A legal expert has spoken out against local authorities using funding panels to make decisions on all adult social care packages, citing this as “not lawful”.
Speaking to delegates at Community Care Live Manchester last week, Yogi Amin, partner in public law at Irwin Mitchell, criticised local authorities that use funding panels to scrutinise all cases of adult social care packages, stating that this was not lawful in accordance with the Care Act 2014 statutory guidance.
Amin was citing the case of JF versus Merton, where he highlighted how the council had “come unstuck” because financial considerations were “at the forefront of the local authority’s mind”.
He said: “There is a section in the guidance which talk about funding panels not being used for every case and being used for only a portion of cases and that’s something also to look out for. There are some authorities sending everything to a panel when that’s not actually lawful according to the guidance.”
Over-reliance on cost means you ‘come unstuck’
Section 10.85 of the guidance states that panels could be considered appropriate for signing off large or unique personal budget allocations or care plans. However, councils should “refrain from creating or using panels that seek to amend planning decisions, micro-manage the planning process, or are in place purely for financial reasons”.
“Judges will say it’s all well and good for local authorities to have a panel, to look at the affordability of packages but when it comes to justifying your assessment [and] your care plan in a court it’s going to come back down to the statutory obligations of a social worker to determine whether the needs can be met and documenting it,” said Amin.
“Over-reliance on affordability and cost is just going to mean you come unstuck.”
Community Care has recently investigated the use of funding panels by local authorities with a survey of more than 400 social workers and a freedom of information request (FOI) to council which revealed that social workers felt funding panels were being used to override their professional recommendations.
More than 20 councils confirmed in their FOI response that all requests for new or increased funding for care packages had to be put to their panel.
Similar assertions were made by Luke Clements, cerebra law professor at Leeds University, at a Legal Action Group event in early 2017 where he claimed funding panels were not being used in accordance with the statutory guidance, and their usage within councils was increased.
Statutory guidance ‘bound together’ with the Act
Amin was leading a session concerning lessons learnt from judgements coming to court under the Care Act.
He asserted that the Act’s statutory guidance is more than a ‘consideration’ for local authorities and practitioners.
Under section 78 of the Care Act 2014, councils must act under the general guidance of the secretary of state for health and social care in the exercise of its Care Act functions.
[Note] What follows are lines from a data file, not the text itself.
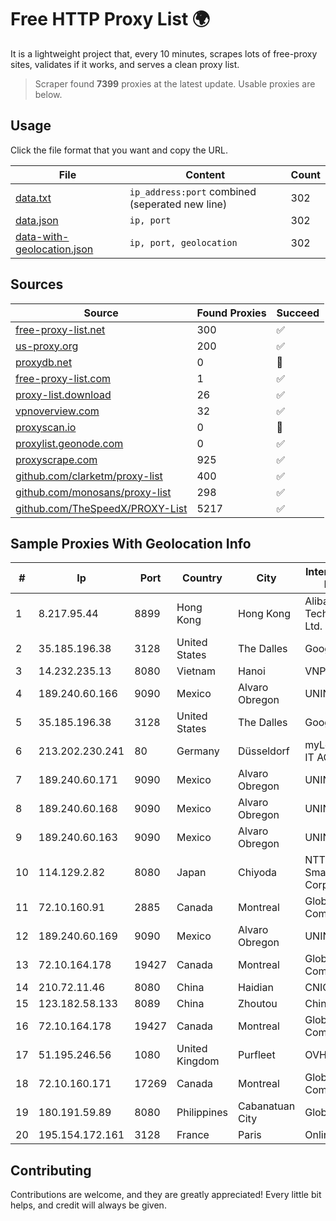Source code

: 
# Free HTTP Proxy List 🌍

It is a lightweight project that, every 10 minutes, scrapes lots of free-proxy sites, validates if it works, and serves a clean proxy list.


> Scraper found **7399** proxies at the latest update. Usable proxies are below.

## Usage

Click the file format that you want and copy the URL.


|File|Content|Count|
|----|-------|-----|
|[data.txt](https://raw.githubusercontent.com/themiralay/Proxy-List-World/master/data.txt)|`ip_address:port` combined (seperated new line)|302|
|[data.json](https://raw.githubusercontent.com/themiralay/Proxy-List-World/master/data.json)|`ip, port`|302|
|[data-with-geolocation.json](https://raw.githubusercontent.com/themiralay/Proxy-List-World/master/data-with-geolocation.json)|`ip, port, geolocation`|302|

## Sources

|Source|Found Proxies|Succeed|
|------|-------------|-------|
|[free-proxy-list.net](https://free-proxy-list.net)|300|✅|
|[us-proxy.org](https://www.us-proxy.org)|200|✅|
|[proxydb.net](http://proxydb.net)|0|🚫|
|[free-proxy-list.com](https://free-proxy-list.com/?page=&port=&type%5B%5D=http&type%5B%5D=https&up_time=0&search=Search)|1|✅|
|[proxy-list.download](https://www.proxy-list.download/HTTP)|26|✅|
|[vpnoverview.com](https://vpnoverview.com/privacy/anonymous-browsing/free-proxy-servers)|32|✅|
|[proxyscan.io](https://www.proxyscan.io)|0|🚫|
|[proxylist.geonode.com](https://proxylist.geonode.com/api/proxy-list?limit=300&page=1&sort_by=lastChecked&sort_type=desc&protocols=http,https)|0|✅|
|[proxyscrape.com](https://api.proxyscrape.com/v2/?request=displayproxies&protocol=http&timeout=10000&country=all&ssl=all&anonymity=all)|925|✅|
|[github.com/clarketm/proxy-list](https://raw.githubusercontent.com/clarketm/proxy-list/master/proxy-list-raw.txt)|400|✅|
|[github.com/monosans/proxy-list](https://raw.githubusercontent.com/monosans/proxy-list/main/proxies/http.txt)|298|✅|
|[github.com/TheSpeedX/PROXY-List](https://raw.githubusercontent.com/TheSpeedX/PROXY-List/master/http.txt)|5217|✅|


## Sample Proxies With Geolocation Info

|#|Ip|Port|Country|City|Internet Service Provider|
|-|--|----|-------|----|-------------------------|
|1|8.217.95.44|8899|Hong Kong|Hong Kong|Alibaba (US) Technology Co., Ltd.|
|2|35.185.196.38|3128|United States|The Dalles|Google LLC|
|3|14.232.235.13|8080|Vietnam|Hanoi|VNPT|
|4|189.240.60.166|9090|Mexico|Alvaro Obregon|UNINET|
|5|35.185.196.38|3128|United States|The Dalles|Google LLC|
|6|213.202.230.241|80|Germany|Düsseldorf|myLoc managed IT AG|
|7|189.240.60.171|9090|Mexico|Alvaro Obregon|UNINET|
|8|189.240.60.168|9090|Mexico|Alvaro Obregon|UNINET|
|9|189.240.60.163|9090|Mexico|Alvaro Obregon|UNINET|
|10|114.129.2.82|8080|Japan|Chiyoda|NTT SmartConnect Corporation|
|11|72.10.160.91|2885|Canada|Montreal|GloboTech Communications|
|12|189.240.60.169|9090|Mexico|Alvaro Obregon|UNINET|
|13|72.10.164.178|19427|Canada|Montreal|GloboTech Communications|
|14|210.72.11.46|8080|China|Haidian|CNIC-CAS|
|15|123.182.58.133|8089|China|Zhoutou|China Telecom|
|16|72.10.164.178|19427|Canada|Montreal|GloboTech Communications|
|17|51.195.246.56|1080|United Kingdom|Purfleet|OVH|
|18|72.10.160.171|17269|Canada|Montreal|GloboTech Communications|
|19|180.191.59.89|8080|Philippines|Cabanatuan City|Globe Telecom|
|20|195.154.172.161|3128|France|Paris|Online S.A.S.|



## Contributing

Contributions are welcome, and they are greatly appreciated! Every
little bit helps, and credit will always be given.

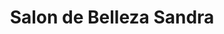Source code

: ---
title: "Salon de Belleza Sandra"
url: /tonacatepeque/salon-de-belleza-sandra/
shop: cosméticos
---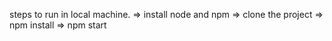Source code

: steps to run in local machine.
=> install node and npm 
=> clone the project
=> npm install
=> npm start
This means it may only depart from the statutory guidance with good reason.
“Anyone thinking statutory guidance was just something we needed to consider – that’s wrong. Statutory guidance is pretty much bound together with the Act as one of the statutory duties.
Only a handful of cases have reached the courtroom since the Act was implemented in 2015, he pointed out.
“As lawyers you always expect a flurry of cases as new legislation comes in – for some people to test out whether the statutes are clear or whether there is some definition needed to the words such as ‘significant’ or what is an impact. But thankfully there has not been a large flurry of cases – there literally are less than a handful of cases on the Care Act.”